General Trinh is delivering papers
by: Walter Guest
Yasin was waiting at the trail with Kincaid's horse. A dead horse and several bodies were scattered around. The smell of burnt flesh was heavy in the air. It was a smell like no other. Two of the bodies at the trail wore the clothing of Kurds.
"We lost two?" Kincaid asked numbly.
Yasin nodded. "Maybe more," he said.
There was a pistol shot back up the creek, the way Kincaid had come. Ahmed appeared out of the darkness, holstering his pistol. "Tidying up," he said. "That chap was done for, anyway."
"Ours or theirs?" Kincaid asked.
"Oh, theirs , of course. We didn't lose anyone up that way." He looked around. "Bad luck here, I see."
Kincaid had become accustomed to having Sabrina near. Her hawk-like features were not pretty, but he more and more had been reading the character they exposed. Her features may not have been pretty, but he was seeing the reflection of beauty there.

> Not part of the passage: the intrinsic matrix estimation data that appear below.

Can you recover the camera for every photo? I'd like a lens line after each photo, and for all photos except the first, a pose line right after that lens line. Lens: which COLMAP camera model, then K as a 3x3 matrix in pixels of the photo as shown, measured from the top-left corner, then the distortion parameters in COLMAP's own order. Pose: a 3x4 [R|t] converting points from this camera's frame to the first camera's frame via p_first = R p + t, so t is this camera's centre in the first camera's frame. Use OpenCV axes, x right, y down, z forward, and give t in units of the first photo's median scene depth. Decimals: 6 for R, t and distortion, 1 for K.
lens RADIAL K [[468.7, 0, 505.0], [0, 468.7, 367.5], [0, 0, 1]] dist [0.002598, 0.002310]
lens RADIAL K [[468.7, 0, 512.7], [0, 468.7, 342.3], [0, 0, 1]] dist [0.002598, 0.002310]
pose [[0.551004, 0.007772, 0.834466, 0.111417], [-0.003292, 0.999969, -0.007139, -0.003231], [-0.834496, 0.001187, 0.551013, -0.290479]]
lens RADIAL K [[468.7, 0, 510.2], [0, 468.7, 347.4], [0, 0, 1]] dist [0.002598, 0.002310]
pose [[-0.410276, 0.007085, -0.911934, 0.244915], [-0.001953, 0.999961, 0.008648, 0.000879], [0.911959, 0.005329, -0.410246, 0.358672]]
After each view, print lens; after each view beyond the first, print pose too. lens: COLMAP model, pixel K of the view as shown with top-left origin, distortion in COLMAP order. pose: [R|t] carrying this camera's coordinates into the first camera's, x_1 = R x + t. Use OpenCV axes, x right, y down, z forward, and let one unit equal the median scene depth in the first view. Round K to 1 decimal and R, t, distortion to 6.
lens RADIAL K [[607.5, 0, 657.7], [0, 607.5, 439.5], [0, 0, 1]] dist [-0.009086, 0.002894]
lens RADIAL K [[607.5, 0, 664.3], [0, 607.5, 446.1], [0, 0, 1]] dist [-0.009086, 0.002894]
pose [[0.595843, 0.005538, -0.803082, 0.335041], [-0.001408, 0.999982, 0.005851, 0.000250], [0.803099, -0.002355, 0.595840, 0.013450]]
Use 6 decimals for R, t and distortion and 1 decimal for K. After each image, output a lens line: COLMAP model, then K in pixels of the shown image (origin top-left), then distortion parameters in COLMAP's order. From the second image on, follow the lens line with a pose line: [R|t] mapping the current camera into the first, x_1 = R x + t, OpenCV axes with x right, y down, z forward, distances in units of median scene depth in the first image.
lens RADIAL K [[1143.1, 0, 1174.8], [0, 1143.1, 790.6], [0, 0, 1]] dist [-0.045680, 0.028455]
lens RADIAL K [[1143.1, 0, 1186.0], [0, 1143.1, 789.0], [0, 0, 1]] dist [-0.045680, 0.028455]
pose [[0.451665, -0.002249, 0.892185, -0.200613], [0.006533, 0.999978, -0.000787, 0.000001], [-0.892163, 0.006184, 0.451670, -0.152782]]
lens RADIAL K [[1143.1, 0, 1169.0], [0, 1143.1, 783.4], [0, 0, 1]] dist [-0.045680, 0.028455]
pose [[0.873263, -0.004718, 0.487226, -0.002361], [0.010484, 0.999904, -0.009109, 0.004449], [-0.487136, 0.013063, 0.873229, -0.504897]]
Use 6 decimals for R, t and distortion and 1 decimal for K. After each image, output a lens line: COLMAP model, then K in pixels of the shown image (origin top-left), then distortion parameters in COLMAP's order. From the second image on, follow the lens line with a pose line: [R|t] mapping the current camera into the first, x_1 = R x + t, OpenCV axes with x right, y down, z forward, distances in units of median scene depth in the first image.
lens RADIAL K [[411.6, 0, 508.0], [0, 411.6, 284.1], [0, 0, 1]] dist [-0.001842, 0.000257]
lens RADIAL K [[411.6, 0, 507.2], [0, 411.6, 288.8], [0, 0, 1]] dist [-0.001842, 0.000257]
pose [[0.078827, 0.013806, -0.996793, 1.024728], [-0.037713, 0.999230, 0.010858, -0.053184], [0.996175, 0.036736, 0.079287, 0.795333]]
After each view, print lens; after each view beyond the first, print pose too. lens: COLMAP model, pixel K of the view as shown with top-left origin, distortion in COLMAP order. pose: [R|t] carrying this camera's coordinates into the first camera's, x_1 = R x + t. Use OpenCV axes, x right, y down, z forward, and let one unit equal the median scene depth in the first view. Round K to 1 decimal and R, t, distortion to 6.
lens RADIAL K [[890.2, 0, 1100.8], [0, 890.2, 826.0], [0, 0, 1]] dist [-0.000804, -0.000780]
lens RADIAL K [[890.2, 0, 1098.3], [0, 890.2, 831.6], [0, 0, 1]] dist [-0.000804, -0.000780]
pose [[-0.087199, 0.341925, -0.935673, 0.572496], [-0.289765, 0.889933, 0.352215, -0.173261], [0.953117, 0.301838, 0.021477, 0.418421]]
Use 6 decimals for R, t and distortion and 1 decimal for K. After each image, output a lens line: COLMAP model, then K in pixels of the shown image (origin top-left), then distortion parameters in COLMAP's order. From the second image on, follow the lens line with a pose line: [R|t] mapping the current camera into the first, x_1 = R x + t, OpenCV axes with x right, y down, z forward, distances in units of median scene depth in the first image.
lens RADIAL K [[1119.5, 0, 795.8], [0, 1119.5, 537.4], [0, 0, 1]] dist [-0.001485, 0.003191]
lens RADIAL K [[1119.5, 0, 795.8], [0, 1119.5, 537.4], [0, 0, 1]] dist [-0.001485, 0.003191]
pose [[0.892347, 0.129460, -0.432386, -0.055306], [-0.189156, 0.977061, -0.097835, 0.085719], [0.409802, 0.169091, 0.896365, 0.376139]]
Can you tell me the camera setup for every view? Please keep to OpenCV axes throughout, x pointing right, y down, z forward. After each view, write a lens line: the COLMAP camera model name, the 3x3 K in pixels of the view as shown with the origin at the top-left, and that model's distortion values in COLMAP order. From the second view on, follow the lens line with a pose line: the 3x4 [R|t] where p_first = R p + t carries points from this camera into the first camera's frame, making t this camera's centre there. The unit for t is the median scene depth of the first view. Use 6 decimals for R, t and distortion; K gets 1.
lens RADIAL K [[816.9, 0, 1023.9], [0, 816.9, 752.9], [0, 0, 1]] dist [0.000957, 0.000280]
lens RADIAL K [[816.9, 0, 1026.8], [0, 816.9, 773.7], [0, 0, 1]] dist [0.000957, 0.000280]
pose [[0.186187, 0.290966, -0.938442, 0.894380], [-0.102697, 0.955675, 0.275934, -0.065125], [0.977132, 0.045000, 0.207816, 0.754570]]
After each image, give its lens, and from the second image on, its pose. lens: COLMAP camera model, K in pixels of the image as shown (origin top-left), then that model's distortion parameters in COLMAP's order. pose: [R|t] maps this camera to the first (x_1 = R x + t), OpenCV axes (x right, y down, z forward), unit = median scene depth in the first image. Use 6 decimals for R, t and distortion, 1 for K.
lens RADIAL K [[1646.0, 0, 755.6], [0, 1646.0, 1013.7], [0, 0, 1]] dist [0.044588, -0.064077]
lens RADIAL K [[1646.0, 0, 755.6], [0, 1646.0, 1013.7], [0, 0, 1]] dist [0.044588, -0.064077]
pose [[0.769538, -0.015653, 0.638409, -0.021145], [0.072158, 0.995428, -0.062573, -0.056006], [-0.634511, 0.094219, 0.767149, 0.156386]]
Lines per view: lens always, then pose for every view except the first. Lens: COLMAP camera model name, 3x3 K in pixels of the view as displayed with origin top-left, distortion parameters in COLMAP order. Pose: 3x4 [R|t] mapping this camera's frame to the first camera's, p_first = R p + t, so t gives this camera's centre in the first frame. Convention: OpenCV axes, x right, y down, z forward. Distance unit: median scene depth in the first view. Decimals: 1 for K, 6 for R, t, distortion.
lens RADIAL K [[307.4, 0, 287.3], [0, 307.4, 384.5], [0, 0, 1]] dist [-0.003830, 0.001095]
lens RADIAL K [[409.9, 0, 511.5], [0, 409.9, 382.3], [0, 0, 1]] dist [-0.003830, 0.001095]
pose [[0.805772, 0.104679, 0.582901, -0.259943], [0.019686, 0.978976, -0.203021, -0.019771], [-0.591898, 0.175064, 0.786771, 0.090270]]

Ahmed interrupted his thought. "I've sent some chaps to recover our animals. This was all a complete mess, I'm afraid. Things scattered every which way."
Kincaid liked Sabrina's expression when she thought out a problem and her happy smile when he praised her. He even enjoyed her stubborn look when she challenged one of his decisions. But look where that has got her.
"There's at least three horses down," Ahmed said. "Did we lose anyone else up your way?" he asked Yasin in English and then quickly switched to Kurdish.
Yasin set off the find out.
Kincaid knew their episode in the tent was also influencing his emotions. She had been a warm and loving bed partner. That had been a total surprise. She had been a fierce warrior in battle. Who would have suspected such a transformation in bed?
Two Kurds straggled in. Ahmed told them to dig graves for the dead Kurds as soon as the pack horses came in with shovels.
"No point in trying to tidy up here, old boy," Ahmed told Kincaid. "We"ll never find everything in the dark. Some of those swine ran off, I'm sure. They"ll be half way to Tehran by now."
"Yasin was right," Kincaid said, "it was a stupid place for an ambush."
Ahmed heard something in his voice. He put a hand on Kincaid's shoulder. "You put on a good show, old boy. You did all you possibly could."
That's the way it works out sometimes, Kincaid thought. They made a mistake. I made a mistake. And then Sabrina saved us all. She knew what she was doing and she wanted to do it. She was a good soldier. A damned good soldier. Except she couldn't take orders. She was going to make one hell of a woman, given the chance. Ah hell!!
Memories flooded back to him of another time, another place. He tried to reject the comparison but it was there. Had she lived, Sabrina would have had an important place in his life. Try as he would, there was no use denying it. He had only known her these three days but in that time he had learned to care for her. Why did it always have to end the same way?
Kincaid field stripped the M-16, wiped the parts and reassembled it. It was something he could do in the dark. It was something he could do blindfolded. When he finished that he did the same to the grenade launcher. When he finished that he did the same to the .357 Magnum. When he finished that, he ducked below the creek bank and lit a cigar.
He had to laugh at himself. 'We just fought World War Three here and now you're afraid the glow of a cigar might give away our position?' But lessons learned in combat are hard to unlearn and Kincaid knew he could never do otherwise.